Criminal justice in America has for a long time been harsh as compared to its counterparts in Western Europe. Prison sentences have been much longer. Prison conditions have been more unpleasant (except for the Federal system). And the judicial process has been more arbitrary and more weighted against defendants unable to afford an expensive lawyer. There have also been the peculiarly American institutions of the grand jury (usually nothing more than an instrument of the prosecution) and of plea-bargaining (which again puts the greatest pressure on those who cannot afford a good defense). The current changes, however, constitute a large step toward what can only be called barbarism.
These changes are legitimated by two arguments: that, despite their severity, they are necessary to stem the rise in crime; and that they simply correct some of the damage done by soft-hearted liberals who coddled criminals at the expense of the victims of crime.
Both arguments have some merit. The United States does indeed have very high crime rates, probably the highest (accounting for differences in reporting and classification) among advanced industrial democracies. Criminologists are not in agreement as to the reasons for this. The size and cultural characteristics of the American underclass is almost certainly a major reason, as is the American propensity to engage in criminal prosecution of vices that are more tolerated elsewhere (notably, of course, the use of drugs).
The question, however, is whether savagery in the penal process is likely to change this situation. Very probably it will not. A criminally inclined culture is deterred less by the threat of savage reprisals than the likelihood of being caught and convicted-and this likelihood depends on efficient police and courts.
Liberals do indeed bear a good deal of responsibility for undermining the efficiency of both. They have put unnecessary restraints on the police (for example, on the use of force), have been instrumental in making convictions more difficult because of legal technicalities (notably in the matter of admissible evidence), and have generally propagated an ideology of victimization that has encouraged criminals to disclaim personal responsibility because of this or that hurt in their past. The question is whether, to correct the ideological stupidities of mushy social workers, one must now embrace the philosophy of hangmen.
Ronald Jones, the Alabama Commissioner of State Prisons, said to the Globe reporter, "Tell those liberals that the party ended for them last November election." At least as far as crime is concerned, liberals (with President Clinton in the lead) have evidently concluded that this election adds urgency to the need of demonstrating that they are at least as tough as their conservative opponents.
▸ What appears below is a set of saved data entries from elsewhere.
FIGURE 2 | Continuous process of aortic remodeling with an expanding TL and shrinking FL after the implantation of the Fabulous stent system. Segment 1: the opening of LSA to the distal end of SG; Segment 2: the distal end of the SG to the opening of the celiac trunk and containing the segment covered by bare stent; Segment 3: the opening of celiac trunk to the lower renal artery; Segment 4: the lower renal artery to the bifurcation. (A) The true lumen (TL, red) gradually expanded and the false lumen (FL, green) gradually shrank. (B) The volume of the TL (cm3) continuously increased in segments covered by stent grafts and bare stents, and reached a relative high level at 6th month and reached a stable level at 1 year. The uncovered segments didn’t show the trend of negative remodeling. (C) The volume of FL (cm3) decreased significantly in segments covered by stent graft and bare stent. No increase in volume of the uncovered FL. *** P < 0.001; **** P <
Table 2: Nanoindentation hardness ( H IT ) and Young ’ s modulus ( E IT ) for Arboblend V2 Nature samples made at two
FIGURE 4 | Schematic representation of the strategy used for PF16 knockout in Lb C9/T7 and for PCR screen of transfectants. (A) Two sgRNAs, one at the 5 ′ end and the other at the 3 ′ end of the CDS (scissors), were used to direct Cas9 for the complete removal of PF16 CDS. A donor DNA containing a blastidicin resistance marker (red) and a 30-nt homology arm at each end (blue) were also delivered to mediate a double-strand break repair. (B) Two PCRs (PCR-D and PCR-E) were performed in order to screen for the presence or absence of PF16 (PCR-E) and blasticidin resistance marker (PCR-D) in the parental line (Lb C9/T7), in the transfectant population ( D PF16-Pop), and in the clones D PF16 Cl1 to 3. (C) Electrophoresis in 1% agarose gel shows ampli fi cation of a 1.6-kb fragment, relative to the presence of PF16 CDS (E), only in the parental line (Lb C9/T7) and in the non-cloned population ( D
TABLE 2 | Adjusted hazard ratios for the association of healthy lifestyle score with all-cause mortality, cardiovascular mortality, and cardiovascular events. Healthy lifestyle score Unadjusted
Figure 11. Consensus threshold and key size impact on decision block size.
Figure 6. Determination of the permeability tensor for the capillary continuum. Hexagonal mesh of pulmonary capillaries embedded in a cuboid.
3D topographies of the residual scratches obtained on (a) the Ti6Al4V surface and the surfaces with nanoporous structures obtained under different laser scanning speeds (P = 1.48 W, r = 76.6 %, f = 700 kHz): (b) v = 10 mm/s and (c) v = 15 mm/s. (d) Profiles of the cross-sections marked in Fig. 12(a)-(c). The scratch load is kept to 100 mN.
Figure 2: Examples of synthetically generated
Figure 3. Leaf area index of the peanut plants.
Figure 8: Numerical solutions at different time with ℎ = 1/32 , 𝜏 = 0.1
When it comes to fostering the barbarities of criminal justice in the United States today, there is little to choose between Republicans and Democrats (though, perhaps, a sizable constituency of the latter party might want to include "sexual harassment" in the list of capital offenses).
Conservatives should ask themselves whether they want their cause to be linked to the vision of an America in which chain gangs, soundproof isolation cells, and death houses are accepted as routine parts of the social scenery.